Physicists use the light spectrum in 37 dimensions to prove the quantum paradox

A game with only three moves may sound simple. In quantum physics, it can still break old logic.

That is the focus of a new experiment led by physicist Zhenghao Liu and his colleagues at the Technical University of Denmark. Writing in Science Advances, the team has constructed what they describe as the Greenberger-Horne-Zeilinger triple factor, or GHZ model, which is amazing. Then they presented its statistics in the form of a 37-dimensional optical system. As a result, the result strengthened one of the most surprising claims of quantum theory: what you can say about a system depends on how you choose to measure it.

In ordinary life, measurement seems to be meaningless. You check speed, mass, temperature, and assume that the object you measured already has that value. However, quantum mechanics does not allow you to keep that image. This study focuses on context, the idea that even if the measurements are consistent, you still cannot assign fixed preexisting values ​​without specifying the full meaning of the measurement.

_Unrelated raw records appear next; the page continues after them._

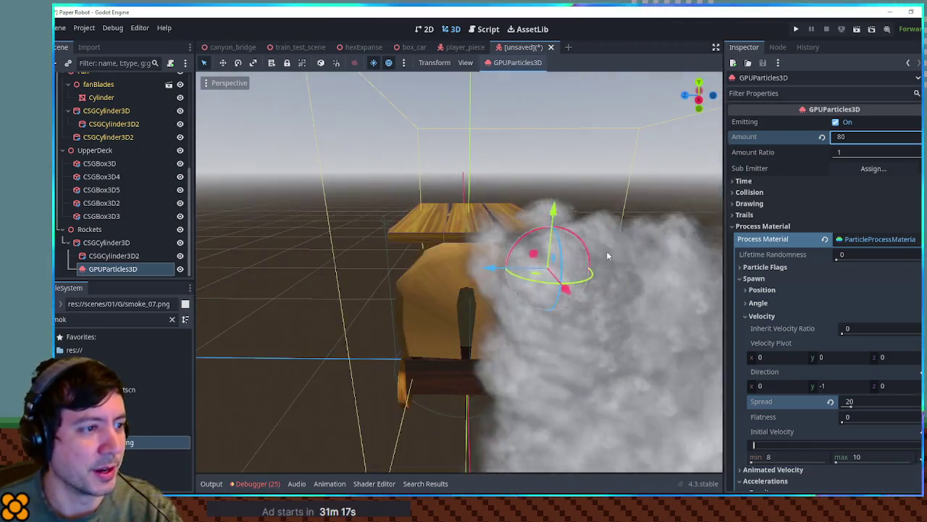
{"action": "left_click_drag", "start_coordinate": [607, 255], "coordinate": [444, 231]}
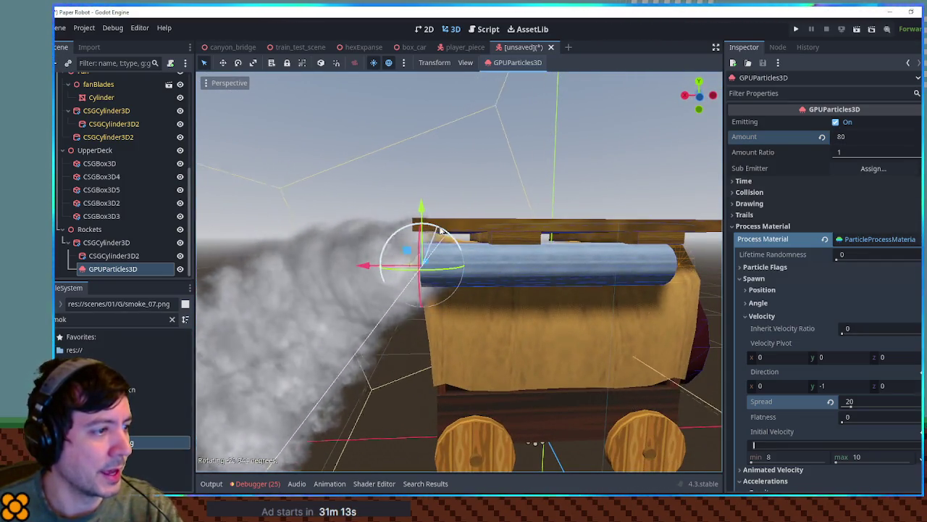
{"action": "left_click_drag", "start_coordinate": [442, 231], "coordinate": [616, 248]}
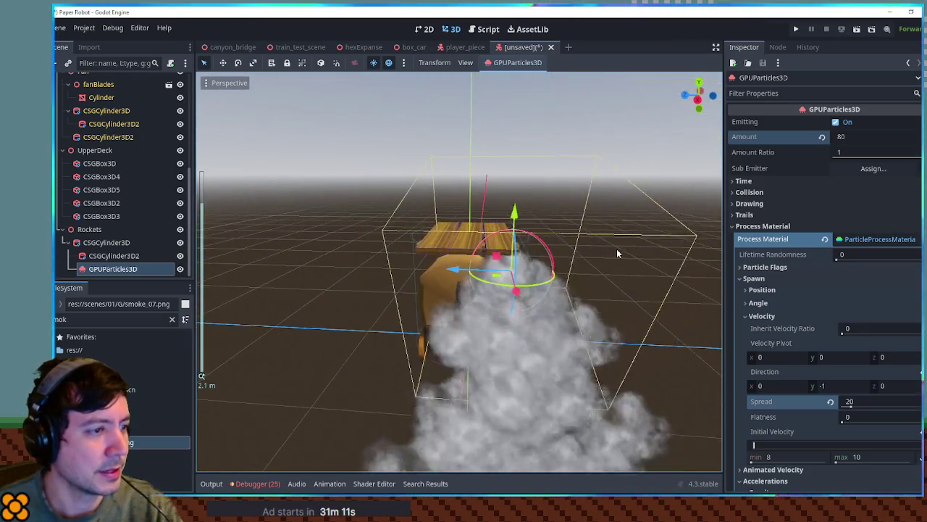
{"action": "scroll", "coordinate": [623, 240], "scroll_direction": "down", "scroll_amount": 2}
{"action": "scroll", "coordinate": [624, 241], "scroll_direction": "up", "scroll_amount": 2}
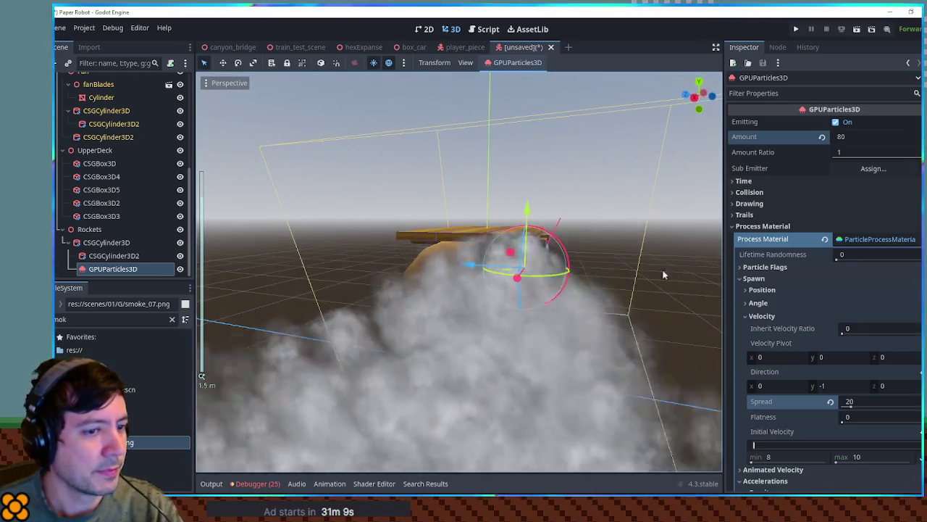
{"action": "scroll", "coordinate": [828, 276], "scroll_direction": "down", "scroll_amount": 5}
{"action": "scroll", "coordinate": [828, 271], "scroll_direction": "down", "scroll_amount": 10}
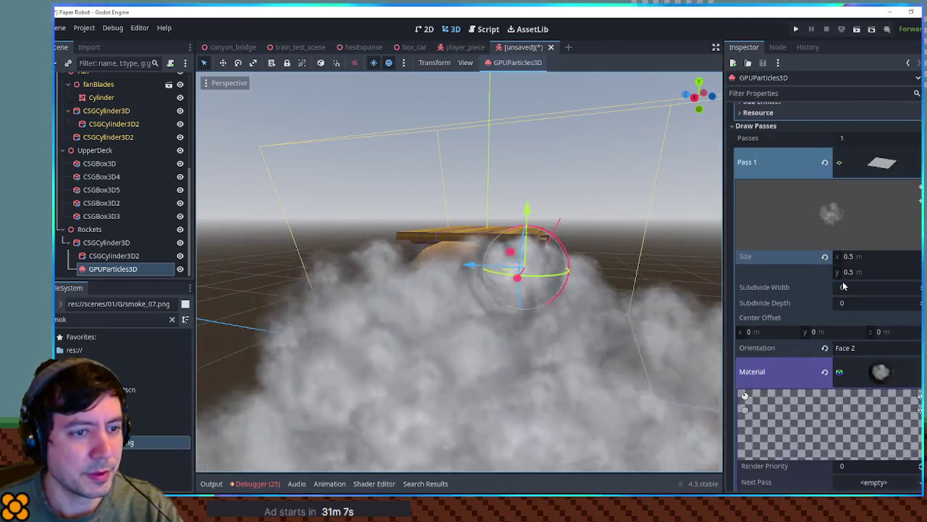
Step: Enable Vertex Color Use as Albedo on the smoke material and expand the particle Display settings
{"action": "left_click", "coordinate": [771, 317]}
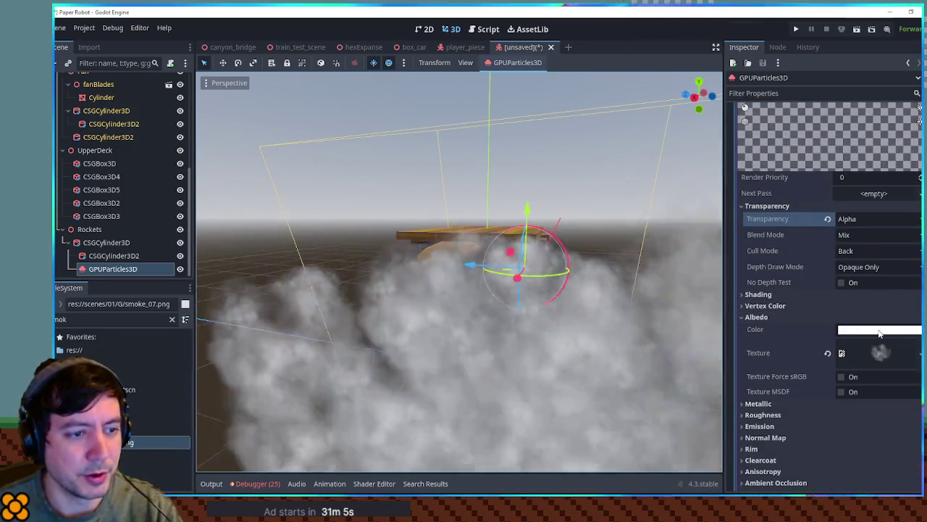
{"action": "left_click", "coordinate": [768, 305]}
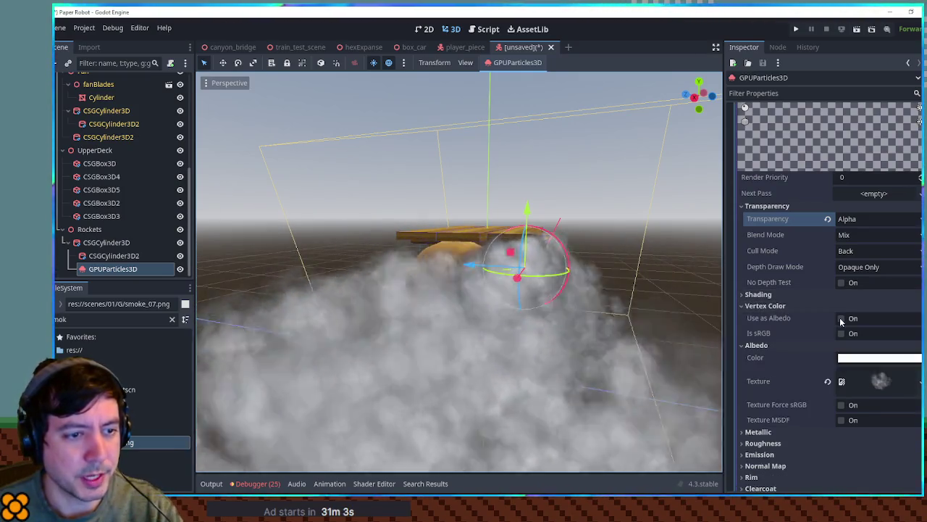
{"action": "left_click", "coordinate": [841, 318]}
{"action": "scroll", "coordinate": [794, 265], "scroll_direction": "up", "scroll_amount": 15}
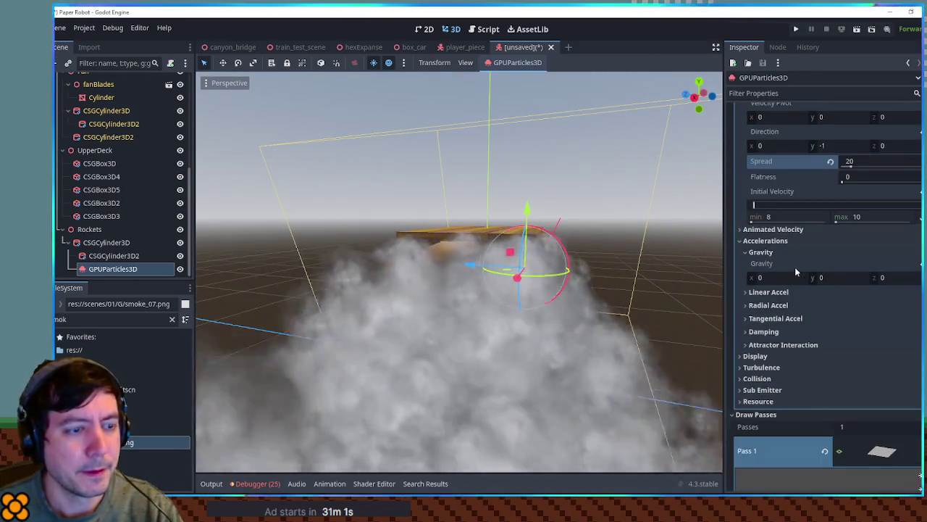
{"action": "left_click", "coordinate": [773, 241]}
{"action": "left_click", "coordinate": [781, 252]}
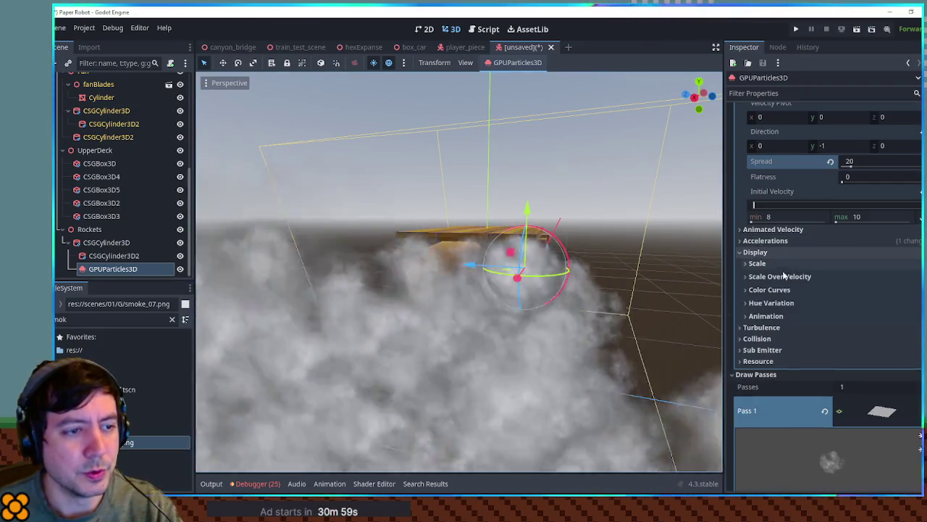
Step: Give the exhaust particles a new GradientTexture1D Color Ramp and open its gradient
{"action": "left_click", "coordinate": [772, 289]}
{"action": "left_click", "coordinate": [878, 317]}
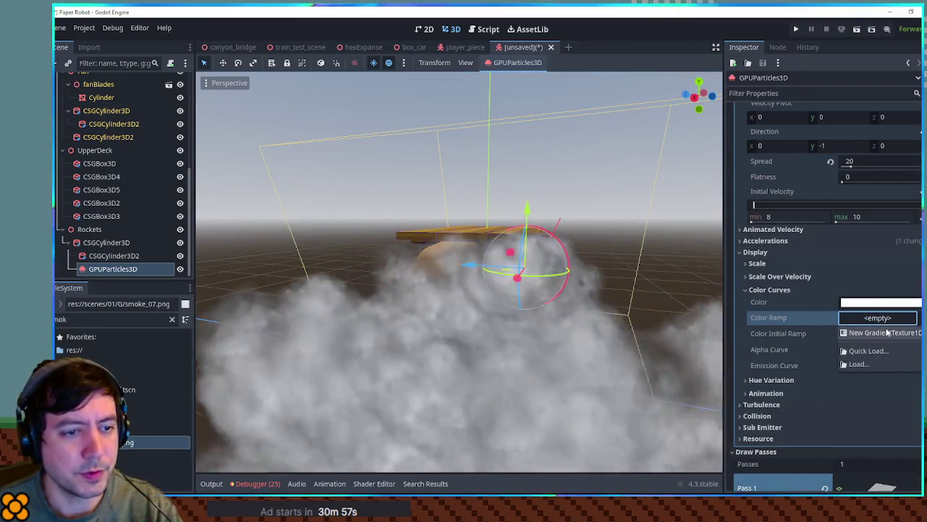
{"action": "left_click", "coordinate": [880, 327]}
{"action": "mouse_move", "coordinate": [623, 250]}
{"action": "left_mouse_down"}
{"action": "mouse_move", "coordinate": [497, 239]}
{"action": "mouse_move", "coordinate": [530, 229]}
{"action": "left_mouse_up"}
{"action": "left_click", "coordinate": [891, 412]}
{"action": "scroll", "coordinate": [860, 327], "scroll_direction": "down", "scroll_amount": 3}
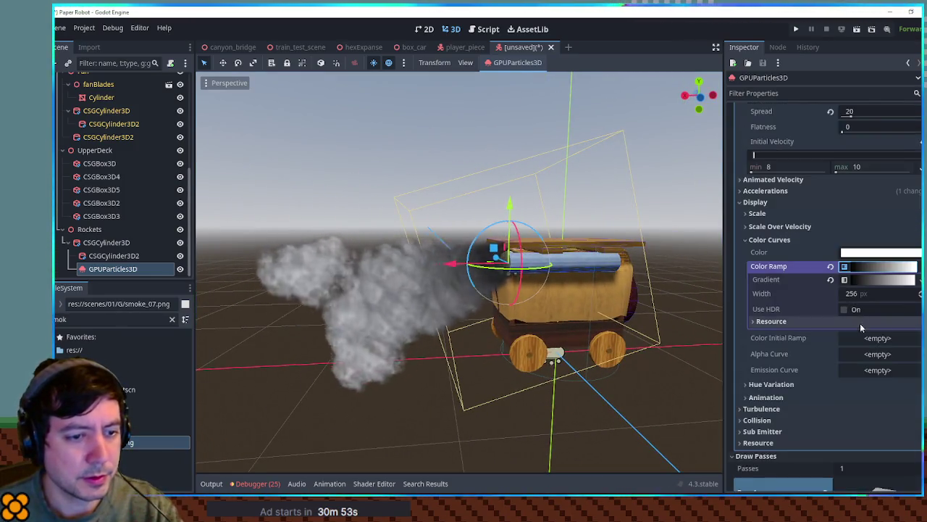
{"action": "left_click", "coordinate": [885, 283]}
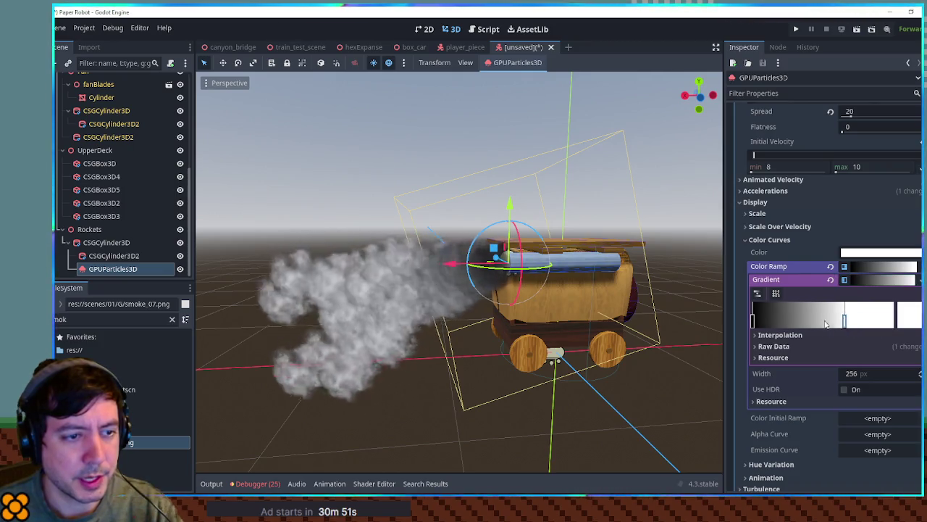
Step: Set the gradient stops to white and black, with the end stop's alpha at 0
{"action": "left_click", "coordinate": [910, 323]}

The GHZ conflict has always served as one of the cleanest ways to expose that tension. It creates a situation where quantum theory and any other hidden model make predictions that clearly conflict. In other words, they don’t just clash in numbers.

Liu’s group asked a fundamental but unsolved question: what minimum level of measurement is needed to cover all GHZ-type phenomena?

Their answer was three. The team showed that a three-level cover is possible and also proved that the number cannot be reduced further. According to the paper, popular models of the GHZ model required at least four levels. Meanwhile, one or two are not accepted in theory.

That made the result more than just cleaning up the numbers. The researchers argue that the weak coverage of the context corresponds to a stronger type of anomaly and a larger quantum-classical ratio. This ratio emerges when chaos is transformed into a testable inequality.

To achieve that level, they used graph theory. In their design, measurement events become vertices in a discrete graph, and incommensurate events are connected by graph properties such as independence number, Lovász number, and chromatic number. Using that method, the team identified a candidate structure based on the complement of the Perkel graph. Then they created a clear version of the GHZ model from it.

The final construction required measurements in 37-dimensional Hilbert space.

That high level presented a testing challenge. Instead of using a very cumbersome multiqubit platform, the researchers switched to photons and equipped the system with a time-bin degree of freedom of integrated light.

Their setup used a pulsed fiber laser, an intensity and phase modulator, a fiber ring that did optical convolution, and homodyne detection. The 37-dimensional world is divided into six specific general areas. Each subspace was handled in different ways. Homodyne detection enables the team to regain the height information needed to reconstruct the correct measurement methods.

The appeal of that design was scalability. The authors stated that seeing the full amplitude and phase data allowed them to expand the available Hilbert space significantly. In fact, the devices ran at a locking speed of 10 kilohertz. In addition, the stability of the active phase captured the optical parameters during the measurement.

The test also tested whether the supposedly unique events actually behaved as they did within the devices. For pairs of rays and specific projectors, the average probability of detection was only 1.74 (11)%. The researchers took this as evidence of high orthogonality at the stage of preparation and measurement.

When the team estimated three probabilities that describe the disorder, the data were consistent with statistical predictions and strongly contradicted non-statistical models.

Then they moved on. Because perfect orthogonality is never achieved in a real experiment, the authors also tested for inequality related to noncontextuality, which corrects for imperfect selection. After that adjustment, the data was still crossing the highs that did not match the 8.06 range.

That gave the study two levels of power. It produced a complex GHZ model with very low-level coverage, and demonstrated that a high-performance optical platform can accurately reproduce the required structure to reject inconsistencies.

The result did not come without caveats.

The authors state that their current setting does not produce random event results, meaning it is not a randomized controlled trial. They also found opportunities that violate the inequality of status, but those opportunities are not as well defined as a different hypothesis would require. Furthermore, they note that part of the quantum of probability depends on quantum theory itself. According to the paper, replacing the final measurement with photodetection can solve both problems in the latter work.

This research gives physicists a clean way to study some of the most powerful connections in quantum theory. It also points to a flexible optical platform for probing advanced quantum systems without relying on a large number of detectors.

The authors suggest that a similar approach may help search for other unusual relationships. It can also support work in the shallow quantum circuit and connect to existing platforms based on quantum computing and Gaussian boson sampling.

Importantly, the study reduces the old theoretical question by showing that the three dimensions of the context are sufficient, and that no small structure can work.